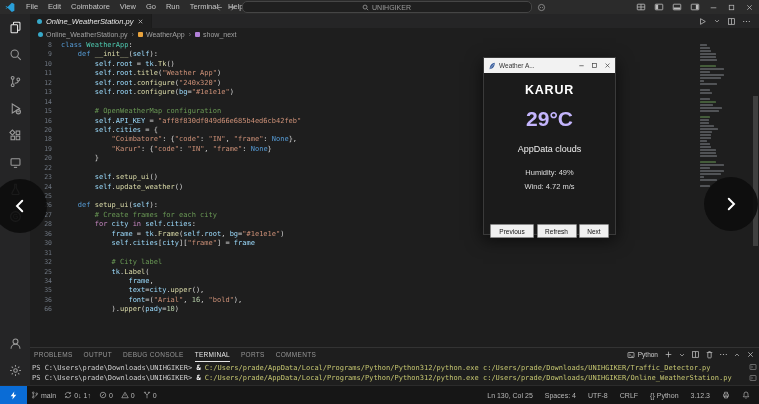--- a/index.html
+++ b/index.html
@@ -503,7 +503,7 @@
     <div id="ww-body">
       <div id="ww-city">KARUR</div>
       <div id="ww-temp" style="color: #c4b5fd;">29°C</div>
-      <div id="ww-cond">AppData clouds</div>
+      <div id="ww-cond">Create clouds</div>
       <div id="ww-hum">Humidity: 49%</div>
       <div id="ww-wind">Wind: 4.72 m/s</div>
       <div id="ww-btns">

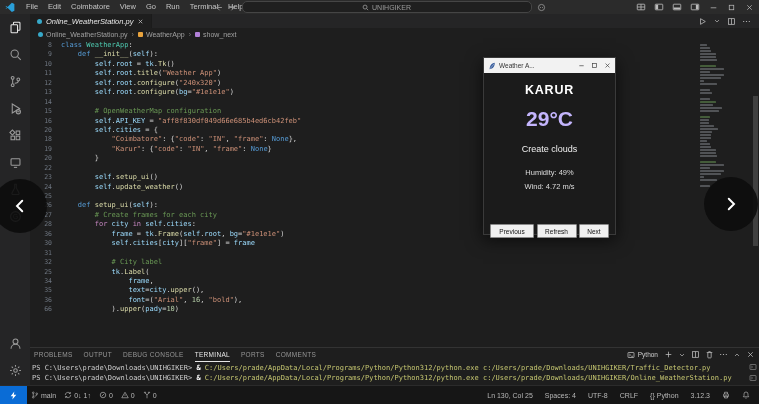--- a/index.html
+++ b/index.html
@@ -354,6 +354,10 @@
         <div class="code-line">
           <span class="gut">20</span>
           <span class="src"><span class="tk-d">        }</span></span>
+        </div>
+        <div class="code-line">
+          <span class="gut">21</span>
+          <span class="src"><span class="tk-d">        </span><span class="tk-v">self</span><span class="tk-d">.</span><span class="tk-v">current_city</span><span class="tk-d"> = </span><span class="tk-s">"Coimbatore"</span></span>
         </div>
         <div class="code-line">
           <span class="gut">22</span>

▸ YOUR TASK:
Return from the data every line that holds "cond".

▸ FINISHED EXERCISE:
-      <div id="ww-cond">AppData clouds</div>
+      <div id="ww-cond">Create clouds</div>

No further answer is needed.